Saturday, September 02, 2006

Closing the book on the lousiest story ever sold

Now it is September, I realise that I have a backlog of what I consider to be blogworthy items going back to May(!) that I intended to post but never got the time to comment on.

[Graphic: Dan Brown, Wikipedia]

So I am going to post them in rapid succession with minimum comments.
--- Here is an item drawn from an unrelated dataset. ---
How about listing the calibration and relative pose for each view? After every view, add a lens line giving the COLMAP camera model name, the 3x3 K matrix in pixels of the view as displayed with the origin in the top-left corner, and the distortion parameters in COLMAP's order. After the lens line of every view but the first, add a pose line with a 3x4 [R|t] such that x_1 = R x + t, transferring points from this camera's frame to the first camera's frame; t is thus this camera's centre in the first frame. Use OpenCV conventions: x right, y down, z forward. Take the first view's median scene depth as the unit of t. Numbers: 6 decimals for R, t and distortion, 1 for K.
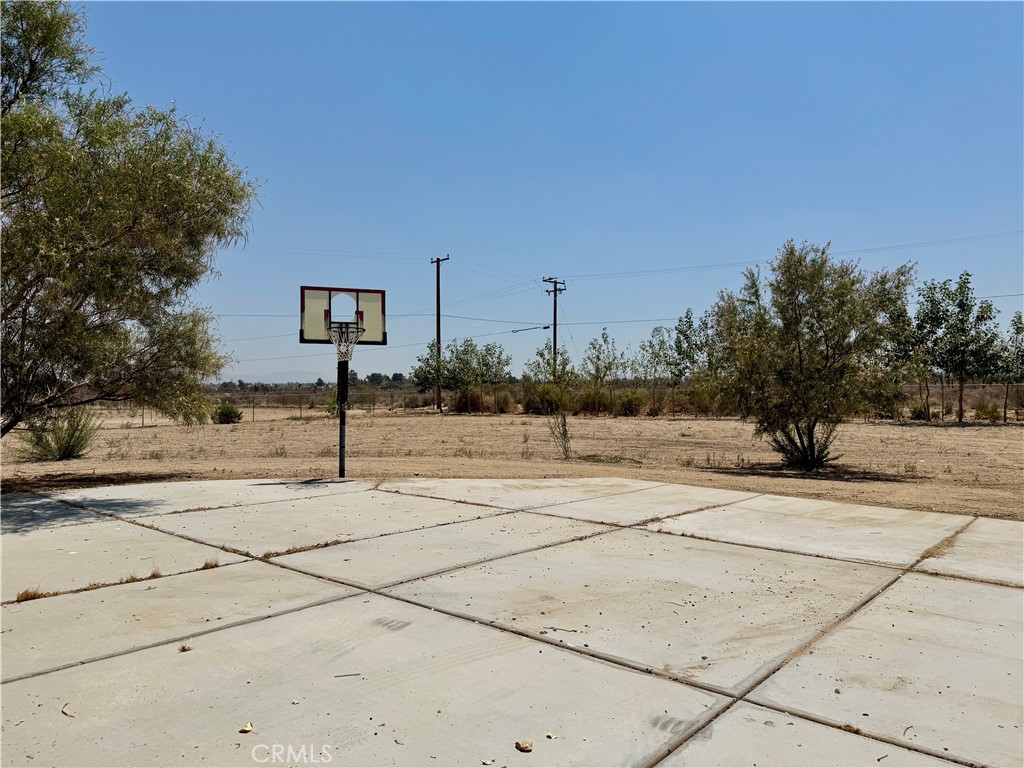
lens RADIAL K [[724.2, 0, 516.9], [0, 724.2, 384.4], [0, 0, 1]] dist [0.074705, -0.074229]
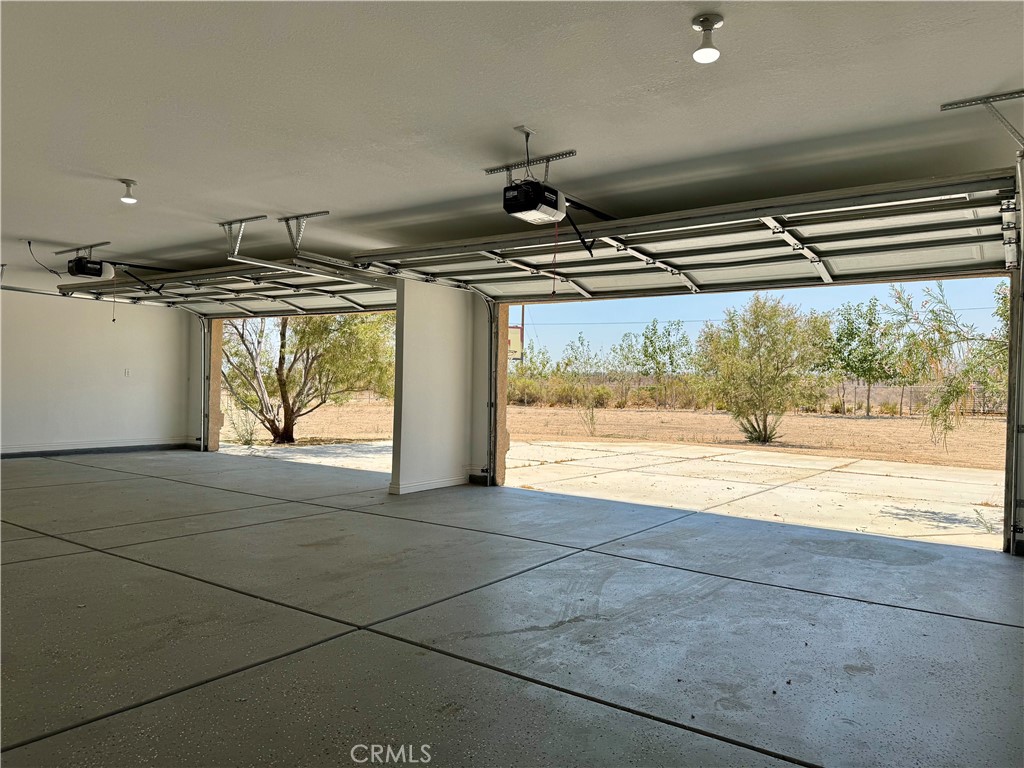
lens RADIAL K [[724.2, 0, 509.1], [0, 724.2, 386.0], [0, 0, 1]] dist [0.074705, -0.074229]
pose [[0.996795, 0.015831, 0.078411, -0.115473], [-0.016880, 0.999776, 0.012738, -0.005659], [-0.078192, -0.014021, 0.996840, -0.214706]]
Here is the oldest, a speculation of the logical progression to the final end of Dan Brown and his anti-Christian book The Da Vinci Code (and its ilk):

Closing the book on the lousiest story ever sold, Mail & Guardian Online, Tom Eaton, 27 May 2006 ... The past 10 years of his life had savaged the dilapidated novelist. His cheeks, once chubby and flushed, were flaking onion-skin drawn tight over a mangrove swamp of burst blood vessels; and his eyes -- little round beads that had blinked quizzically from the back covers of 500-million paperbacks -- were useless egg-whites swimming in two oily pans. He sank deeper into his chair, and listened to the indistinct shrieks coming from outside, where his great-grandchildren -- Mary Magdalene, John-Judas Junior, Phil the Baptist and little Gomorrah-Sue -- were sticking knitting needles into a wax effigy of Dostoyevsky. ... There was a curious whooshing, strumming sound, and a shadow crossed his blind old eyes. The grand piano, dropped by God from 80 000 feet, obliterated him in an atonal shower of splinters. It was very dark and cold. The old man groped in front of him, his footsteps echoing. "Jesus?" he stammered. A silvery voice replied. "Nobody of that name here" "Is this ...?" "Even in death he cannot resist litotes," said the voice, and there was faint rustling laughter all around him. "When shall we make him start?" asked a silky voice somewhere below him. "Now," said the silver voice. "Bring the Pen and the Eternal Ream. And when he weeps, you may scourge him" ... When thinking of what comment to make on this, Obadiah 1:15, which I recently looked at in my study of Messianic prophecies of the Old Testament, came to mind:

"The day of the LORD is near for all nations. As you have done, it will be done to you; your deeds will return upon your own head."

Stephen E. Jones, BSc (Biol).
Genesis 1:3. And God said, "Let there be light," and there was light.